Assignment
The whole of the data is to be reproduced exactly.
-=-=-
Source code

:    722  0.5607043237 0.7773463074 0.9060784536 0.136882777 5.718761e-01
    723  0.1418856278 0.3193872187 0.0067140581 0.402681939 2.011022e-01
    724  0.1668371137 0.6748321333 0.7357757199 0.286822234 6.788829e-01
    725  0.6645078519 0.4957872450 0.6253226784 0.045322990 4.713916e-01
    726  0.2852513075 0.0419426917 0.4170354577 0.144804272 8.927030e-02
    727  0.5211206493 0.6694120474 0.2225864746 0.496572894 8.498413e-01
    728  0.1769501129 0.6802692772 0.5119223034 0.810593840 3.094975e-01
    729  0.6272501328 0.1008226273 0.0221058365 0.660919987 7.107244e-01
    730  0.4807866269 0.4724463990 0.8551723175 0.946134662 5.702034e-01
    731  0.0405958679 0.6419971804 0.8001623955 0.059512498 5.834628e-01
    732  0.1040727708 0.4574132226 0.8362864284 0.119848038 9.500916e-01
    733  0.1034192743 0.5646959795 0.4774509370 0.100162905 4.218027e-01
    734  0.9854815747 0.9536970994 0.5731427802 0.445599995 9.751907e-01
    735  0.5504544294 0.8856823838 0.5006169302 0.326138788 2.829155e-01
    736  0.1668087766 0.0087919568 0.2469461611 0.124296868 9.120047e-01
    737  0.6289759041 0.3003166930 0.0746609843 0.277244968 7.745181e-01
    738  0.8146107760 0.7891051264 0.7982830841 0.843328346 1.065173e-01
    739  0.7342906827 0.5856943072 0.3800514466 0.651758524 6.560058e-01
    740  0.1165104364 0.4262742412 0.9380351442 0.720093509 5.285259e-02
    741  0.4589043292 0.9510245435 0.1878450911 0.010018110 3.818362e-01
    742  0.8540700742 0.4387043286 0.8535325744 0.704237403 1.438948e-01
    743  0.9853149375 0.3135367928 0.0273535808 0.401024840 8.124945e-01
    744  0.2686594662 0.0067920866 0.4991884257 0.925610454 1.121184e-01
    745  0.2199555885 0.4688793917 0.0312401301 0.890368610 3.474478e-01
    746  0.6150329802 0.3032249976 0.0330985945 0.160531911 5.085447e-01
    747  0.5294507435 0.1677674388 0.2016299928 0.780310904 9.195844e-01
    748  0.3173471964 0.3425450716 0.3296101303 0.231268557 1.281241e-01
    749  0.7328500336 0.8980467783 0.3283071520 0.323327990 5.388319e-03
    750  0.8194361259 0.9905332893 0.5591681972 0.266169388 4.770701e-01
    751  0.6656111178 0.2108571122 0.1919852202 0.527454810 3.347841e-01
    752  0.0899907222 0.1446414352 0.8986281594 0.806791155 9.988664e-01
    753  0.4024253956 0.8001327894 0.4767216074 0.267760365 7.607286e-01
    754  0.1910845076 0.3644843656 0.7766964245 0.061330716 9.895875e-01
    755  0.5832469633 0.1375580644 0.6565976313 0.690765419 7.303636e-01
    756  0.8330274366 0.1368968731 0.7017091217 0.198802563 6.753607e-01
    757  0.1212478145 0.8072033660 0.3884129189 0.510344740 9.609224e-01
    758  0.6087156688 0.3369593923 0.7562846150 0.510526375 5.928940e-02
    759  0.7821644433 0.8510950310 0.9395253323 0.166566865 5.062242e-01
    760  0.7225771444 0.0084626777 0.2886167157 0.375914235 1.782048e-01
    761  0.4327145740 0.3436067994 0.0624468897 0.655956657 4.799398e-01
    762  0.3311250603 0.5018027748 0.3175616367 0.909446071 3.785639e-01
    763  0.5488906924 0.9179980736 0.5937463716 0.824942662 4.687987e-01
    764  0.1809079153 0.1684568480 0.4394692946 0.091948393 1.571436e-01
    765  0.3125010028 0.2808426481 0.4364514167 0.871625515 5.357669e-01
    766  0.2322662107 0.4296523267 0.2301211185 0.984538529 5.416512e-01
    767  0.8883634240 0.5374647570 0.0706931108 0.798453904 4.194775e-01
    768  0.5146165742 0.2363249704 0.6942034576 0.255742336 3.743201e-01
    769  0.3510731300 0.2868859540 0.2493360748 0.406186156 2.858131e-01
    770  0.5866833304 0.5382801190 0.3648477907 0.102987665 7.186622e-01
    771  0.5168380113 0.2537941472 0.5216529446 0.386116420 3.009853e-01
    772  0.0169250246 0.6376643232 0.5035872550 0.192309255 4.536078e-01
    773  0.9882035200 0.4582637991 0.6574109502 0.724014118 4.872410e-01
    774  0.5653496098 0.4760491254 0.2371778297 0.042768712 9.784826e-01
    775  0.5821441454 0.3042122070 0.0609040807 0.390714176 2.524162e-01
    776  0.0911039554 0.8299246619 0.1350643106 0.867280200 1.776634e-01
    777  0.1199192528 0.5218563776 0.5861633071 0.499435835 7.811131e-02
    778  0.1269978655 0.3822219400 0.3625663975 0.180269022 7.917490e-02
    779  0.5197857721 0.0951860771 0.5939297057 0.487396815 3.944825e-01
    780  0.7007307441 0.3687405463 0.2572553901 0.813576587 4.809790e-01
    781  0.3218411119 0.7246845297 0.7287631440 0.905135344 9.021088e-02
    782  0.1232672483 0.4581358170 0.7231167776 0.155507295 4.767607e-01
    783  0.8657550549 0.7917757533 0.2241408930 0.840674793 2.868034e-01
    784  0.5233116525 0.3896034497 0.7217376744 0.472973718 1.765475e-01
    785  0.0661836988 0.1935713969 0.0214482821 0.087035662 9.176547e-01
-=-=-
Answer space
Source code

:    722  0.5607043237 0.7773463074 0.9060784536 0.136882777 5.718761e-01
    723  0.1418856278 0.3193872187 0.0067140581 0.402681939 2.011022e-01
    724  0.1668371137 0.6748321333 0.7357757199 0.286822234 6.788829e-01
    725  0.6645078519 0.4957872450 0.6253226784 0.045322990 4.713916e-01
    726  0.2852513075 0.0419426917 0.4170354577 0.144804272 8.927030e-02
    727  0.5211206493 0.6694120474 0.2225864746 0.496572894 8.498413e-01
    728  0.1769501129 0.6802692772 0.5119223034 0.810593840 3.094975e-01
    729  0.6272501328 0.1008226273 0.0221058365 0.660919987 7.107244e-01
    730  0.4807866269 0.4724463990 0.8551723175 0.946134662 5.702034e-01
    731  0.0405958679 0.6419971804 0.8001623955 0.059512498 5.834628e-01
    732  0.1040727708 0.4574132226 0.8362864284 0.119848038 9.500916e-01
    733  0.1034192743 0.5646959795 0.4774509370 0.100162905 4.218027e-01
    734  0.9854815747 0.9536970994 0.5731427802 0.445599995 9.751907e-01
    735  0.5504544294 0.8856823838 0.5006169302 0.326138788 2.829155e-01
    736  0.1668087766 0.0087919568 0.2469461611 0.124296868 9.120047e-01
    737  0.6289759041 0.3003166930 0.0746609843 0.277244968 7.745181e-01
    738  0.8146107760 0.7891051264 0.7982830841 0.843328346 1.065173e-01
    739  0.7342906827 0.5856943072 0.3800514466 0.651758524 6.560058e-01
    740  0.1165104364 0.4262742412 0.9380351442 0.720093509 5.285259e-02
    741  0.4589043292 0.9510245435 0.1878450911 0.010018110 3.818362e-01
    742  0.8540700742 0.4387043286 0.8535325744 0.704237403 1.438948e-01
    743  0.9853149375 0.3135367928 0.0273535808 0.401024840 8.124945e-01
    744  0.2686594662 0.0067920866 0.4991884257 0.925610454 1.121184e-01
    745  0.2199555885 0.4688793917 0.0312401301 0.890368610 3.474478e-01
    746  0.6150329802 0.3032249976 0.0330985945 0.160531911 5.085447e-01
    747  0.5294507435 0.1677674388 0.2016299928 0.780310904 9.195844e-01
    748  0.3173471964 0.3425450716 0.3296101303 0.231268557 1.281241e-01
    749  0.7328500336 0.8980467783 0.3283071520 0.323327990 5.388319e-03
    750  0.8194361259 0.9905332893 0.5591681972 0.266169388 4.770701e-01
    751  0.6656111178 0.2108571122 0.1919852202 0.527454810 3.347841e-01
    752  0.0899907222 0.1446414352 0.8986281594 0.806791155 9.988664e-01
    753  0.4024253956 0.8001327894 0.4767216074 0.267760365 7.607286e-01
    754  0.1910845076 0.3644843656 0.7766964245 0.061330716 9.895875e-01
    755  0.5832469633 0.1375580644 0.6565976313 0.690765419 7.303636e-01
    756  0.8330274366 0.1368968731 0.7017091217 0.198802563 6.753607e-01
    757  0.1212478145 0.8072033660 0.3884129189 0.510344740 9.609224e-01
    758  0.6087156688 0.3369593923 0.7562846150 0.510526375 5.928940e-02
    759  0.7821644433 0.8510950310 0.9395253323 0.166566865 5.062242e-01
    760  0.7225771444 0.0084626777 0.2886167157 0.375914235 1.782048e-01
    761  0.4327145740 0.3436067994 0.0624468897 0.655956657 4.799398e-01
    762  0.3311250603 0.5018027748 0.3175616367 0.909446071 3.785639e-01
    763  0.5488906924 0.9179980736 0.5937463716 0.824942662 4.687987e-01
    764  0.1809079153 0.1684568480 0.4394692946 0.091948393 1.571436e-01
    765  0.3125010028 0.2808426481 0.4364514167 0.871625515 5.357669e-01
    766  0.2322662107 0.4296523267 0.2301211185 0.984538529 5.416512e-01
    767  0.8883634240 0.5374647570 0.0706931108 0.798453904 4.194775e-01
    768  0.5146165742 0.2363249704 0.6942034576 0.255742336 3.743201e-01
    769  0.3510731300 0.2868859540 0.2493360748 0.406186156 2.858131e-01
    770  0.5866833304 0.5382801190 0.3648477907 0.102987665 7.186622e-01
    771  0.5168380113 0.2537941472 0.5216529446 0.386116420 3.009853e-01
    772  0.0169250246 0.6376643232 0.5035872550 0.192309255 4.536078e-01
    773  0.9882035200 0.4582637991 0.6574109502 0.724014118 4.872410e-01
    774  0.5653496098 0.4760491254 0.2371778297 0.042768712 9.784826e-01
    775  0.5821441454 0.3042122070 0.0609040807 0.390714176 2.524162e-01
    776  0.0911039554 0.8299246619 0.1350643106 0.867280200 1.776634e-01
    777  0.1199192528 0.5218563776 0.5861633071 0.499435835 7.811131e-02
    778  0.1269978655 0.3822219400 0.3625663975 0.180269022 7.917490e-02
    779  0.5197857721 0.0951860771 0.5939297057 0.487396815 3.944825e-01
    780  0.7007307441 0.3687405463 0.2572553901 0.813576587 4.809790e-01
    781  0.3218411119 0.7246845297 0.7287631440 0.905135344 9.021088e-02
    782  0.1232672483 0.4581358170 0.7231167776 0.155507295 4.767607e-01
    783  0.8657550549 0.7917757533 0.2241408930 0.840674793 2.868034e-01
    784  0.5233116525 0.3896034497 0.7217376744 0.472973718 1.765475e-01
    785  0.0661836988 0.1935713969 0.0214482821 0.087035662 9.176547e-01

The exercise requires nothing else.